PROBLEM STATEMENT –
Please rewrite the rows beginning at the line that contains "Can you tell" and stopping after the line that contains "0.060629, 0.983227, 0.243749]]", changing "camera setup" to "camera parameters" and leaving everything else as it is. Leave the pictures out of your answer.
=== Section Start ===
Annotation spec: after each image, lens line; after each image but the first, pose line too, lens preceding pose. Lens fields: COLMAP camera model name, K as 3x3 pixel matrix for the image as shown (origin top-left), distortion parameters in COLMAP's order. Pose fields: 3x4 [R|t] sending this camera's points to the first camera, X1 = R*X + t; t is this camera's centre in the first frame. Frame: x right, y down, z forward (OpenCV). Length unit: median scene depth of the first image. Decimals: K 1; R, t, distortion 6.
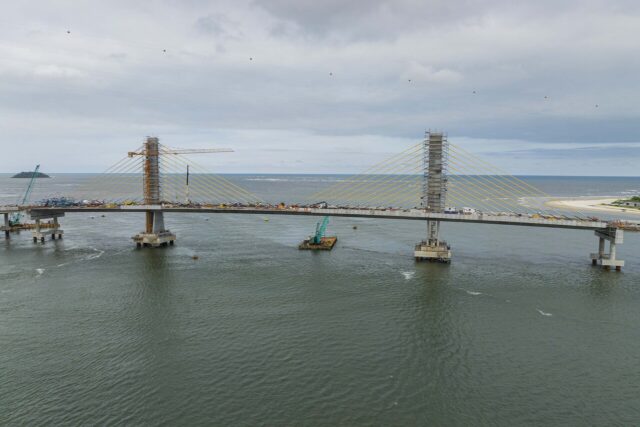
lens RADIAL K [[446.5, 0, 318.0], [0, 446.5, 213.0], [0, 0, 1]] dist [-0.036216, 0.009966]
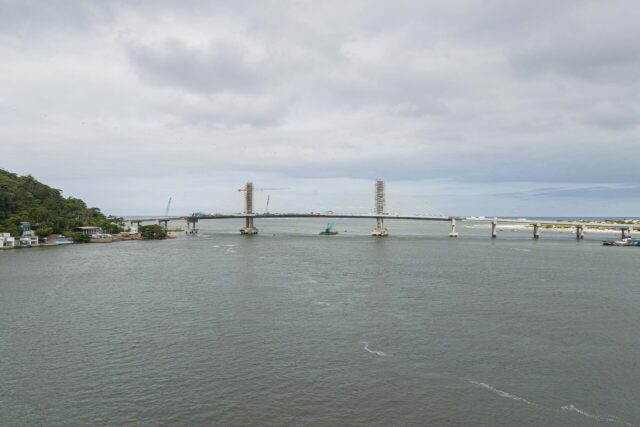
lens RADIAL K [[446.5, 0, 323.2], [0, 446.5, 213.1], [0, 0, 1]] dist [-0.036216, 0.009966]
pose [[0.999934, -0.003893, -0.010795, -0.002574], [0.002856, 0.995528, -0.094419, 0.195654], [0.011114, 0.094381, 0.995474, -1.213697]]
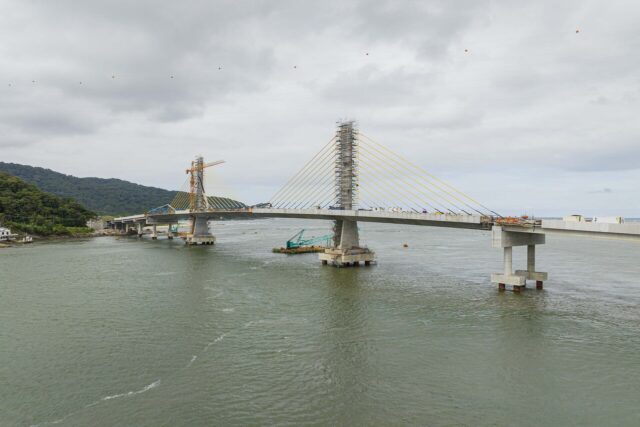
lens RADIAL K [[446.5, 0, 321.6], [0, 446.5, 216.3], [0, 0, 1]] dist [-0.036216, 0.009966]
pose [[0.784462, 0.001809, -0.620175, 0.745393], [-0.059824, 0.995553, -0.072767, 0.072253], [0.617285, 0.094184, 0.781081, 0.281984]]
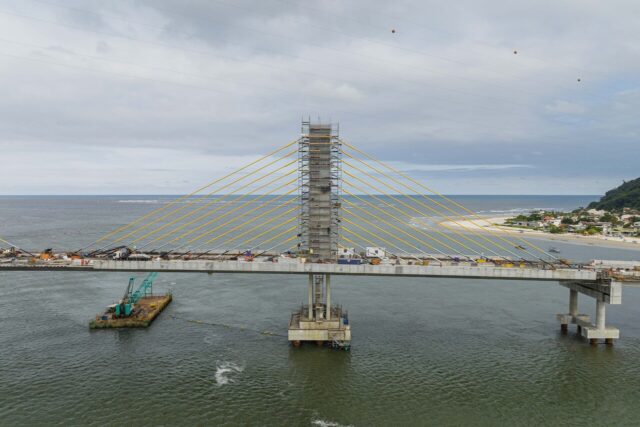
lens RADIAL K [[446.5, 0, 316.6], [0, 446.5, 211.8], [0, 0, 1]] dist [-0.036216, 0.009966]
pose [[0.971124, -0.015855, 0.238049, 0.114535], [0.027328, 0.998614, -0.044971, -0.036751], [-0.237006, 0.050177, 0.970211, 0.418720]]
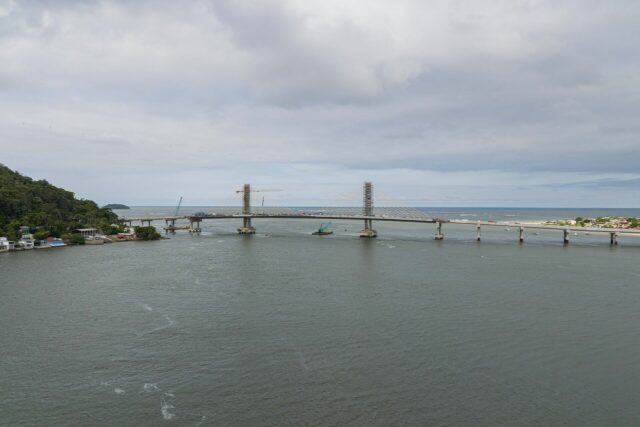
lens RADIAL K [[446.5, 0, 324.3], [0, 446.5, 209.5], [0, 0, 1]] dist [-0.036216, 0.009966]
pose [[0.994819, -0.000986, -0.101660, 0.261716], [-0.007331, 0.996654, -0.081408, 0.148454], [0.101400, 0.081731, 0.991483, -1.284571]]
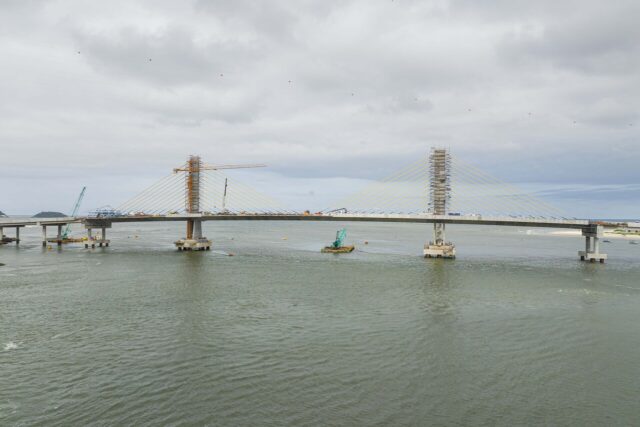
lens RADIAL K [[446.5, 0, 320.1], [0, 446.5, 209.5], [0, 0, 1]] dist [-0.036216, 0.009966]
pose [[0.999774, 0.000344, -0.021262, -0.023892], [-0.002565, 0.994520, -0.104517, 0.099239], [0.021110, 0.104548, 0.994296, -0.148834]]
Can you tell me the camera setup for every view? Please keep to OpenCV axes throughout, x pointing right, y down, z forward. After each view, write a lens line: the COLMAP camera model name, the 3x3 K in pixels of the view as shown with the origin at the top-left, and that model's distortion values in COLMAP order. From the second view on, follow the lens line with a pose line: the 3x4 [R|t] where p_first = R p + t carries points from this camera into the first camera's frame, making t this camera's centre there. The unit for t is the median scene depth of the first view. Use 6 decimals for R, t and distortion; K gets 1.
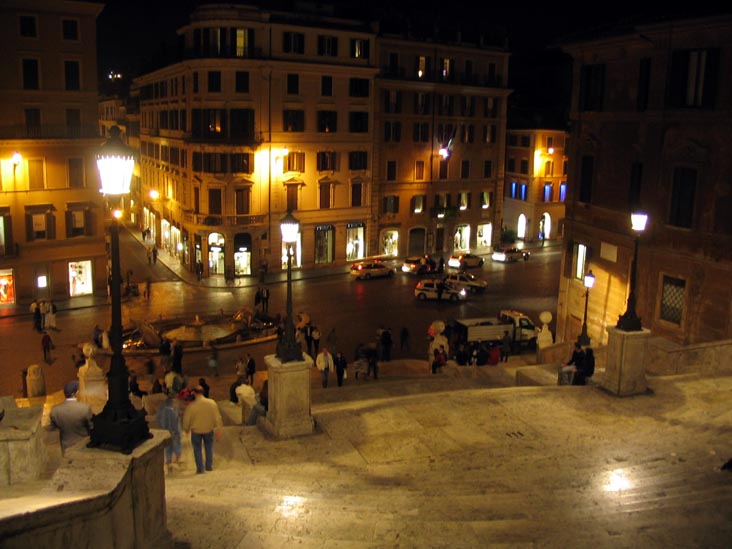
lens RADIAL K [[767.5, 0, 366.0], [0, 767.5, 274.5], [0, 0, 1]] dist [-0.177966, 0.202548]
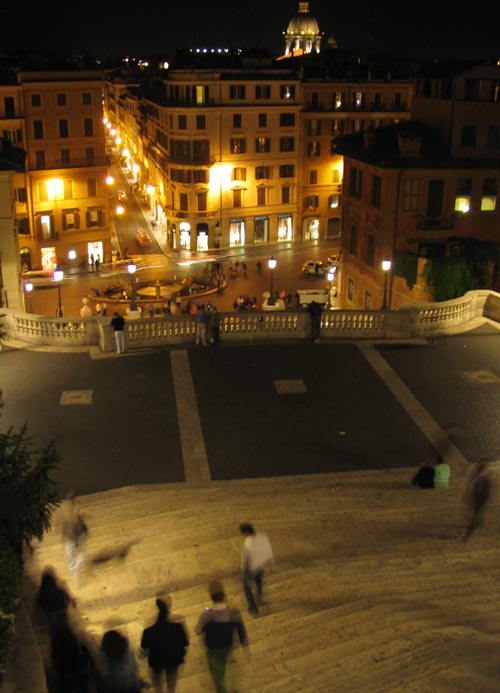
lens RADIAL K [[745.9, 0, 254.7], [0, 745.9, 344.6], [0, 0, 1]] dist [-0.175103, 0.187508]
pose [[0.980683, 0.057969, -0.186819, 0.219705], [-0.026921, 0.985988, 0.164632, -0.059280], [0.193744, -0.156422, 0.968502, -0.417898]]
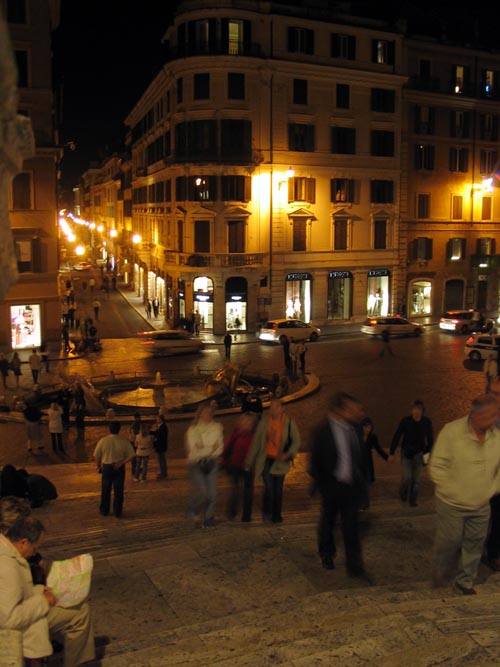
lens RADIAL K [[739.7, 0, 248.3], [0, 739.7, 314.4], [0, 0, 1]] dist [-0.179930, 0.239232]
pose [[0.984981, 0.004582, -0.172604, -0.016263], [-0.014969, 0.998150, -0.058930, 0.028347], [0.172015, 0.060629, 0.983227, 0.243749]]
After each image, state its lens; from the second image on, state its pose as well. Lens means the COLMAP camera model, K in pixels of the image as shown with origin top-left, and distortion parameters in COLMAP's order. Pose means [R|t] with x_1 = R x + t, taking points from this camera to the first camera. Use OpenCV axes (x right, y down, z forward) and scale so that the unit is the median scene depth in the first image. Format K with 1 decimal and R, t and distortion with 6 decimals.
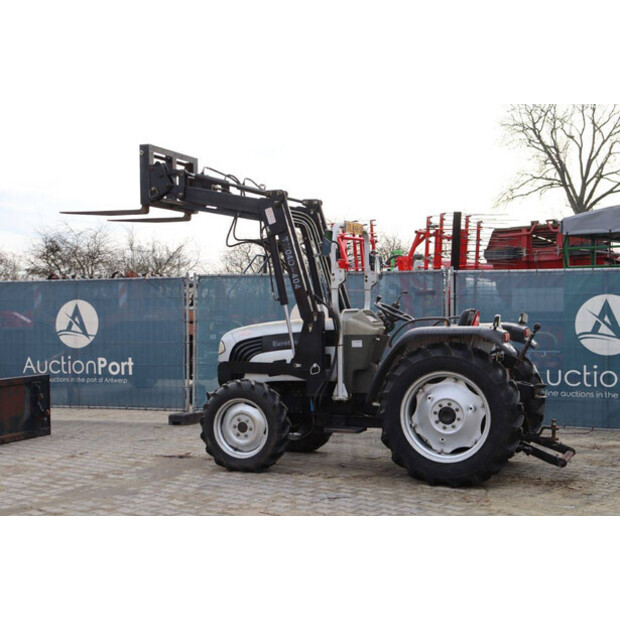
lens RADIAL K [[950.8, 0, 309.7], [0, 950.8, 310.3], [0, 0, 1]] dist [0.155105, 0.000000]
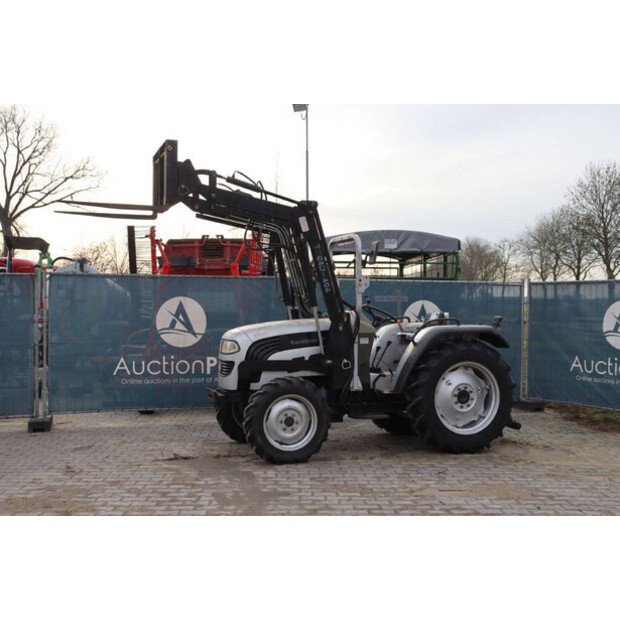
lens RADIAL K [[820.8, 0, 314.6], [0, 820.8, 309.8], [0, 0, 1]] dist [0.055111, 0.000000]
pose [[0.756470, 0.006427, 0.653997, -0.631115], [-0.006873, 0.999975, -0.001876, -0.000178], [-0.653992, -0.003076, 0.756495, 0.283108]]
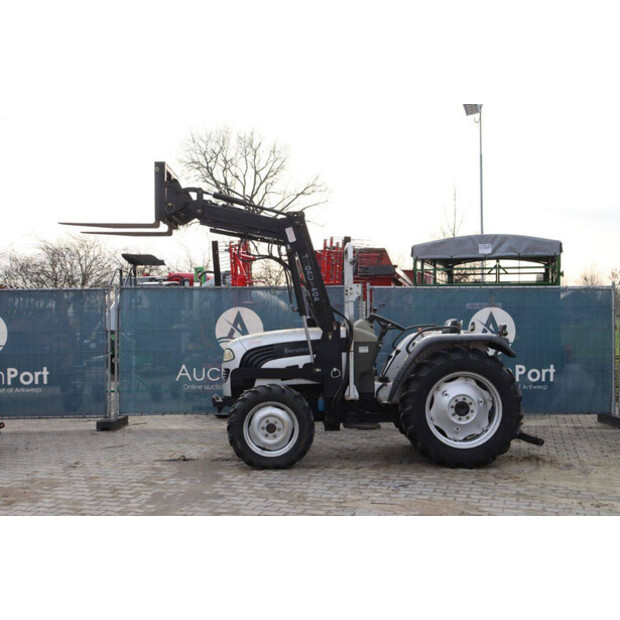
=== Section End ===
EXERCISE RESPONSE –
Can you tell me the camera parameters for every view? Please keep to OpenCV axes throughout, x pointing right, y down, z forward. After each view, write a lens line: the COLMAP camera model name, the 3x3 K in pixels of the view as shown with the origin at the top-left, and that model's distortion values in COLMAP order. From the second view on, follow the lens line with a pose line: the 3x4 [R|t] where p_first = R p + t carries points from this camera into the first camera's frame, making t this camera's centre there. The unit for t is the median scene depth of the first view. Use 6 decimals for R, t and distortion; K gets 1.
lens RADIAL K [[767.5, 0, 366.0], [0, 767.5, 274.5], [0, 0, 1]] dist [-0.177966, 0.202548]
lens RADIAL K [[745.9, 0, 254.7], [0, 745.9, 344.6], [0, 0, 1]] dist [-0.175103, 0.187508]
pose [[0.980683, 0.057969, -0.186819, 0.219705], [-0.026921, 0.985988, 0.164632, -0.059280], [0.193744, -0.156422, 0.968502, -0.417898]]
lens RADIAL K [[739.7, 0, 248.3], [0, 739.7, 314.4], [0, 0, 1]] dist [-0.179930, 0.239232]
pose [[0.984981, 0.004582, -0.172604, -0.016263], [-0.014969, 0.998150, -0.058930, 0.028347], [0.172015, 0.060629, 0.983227, 0.243749]]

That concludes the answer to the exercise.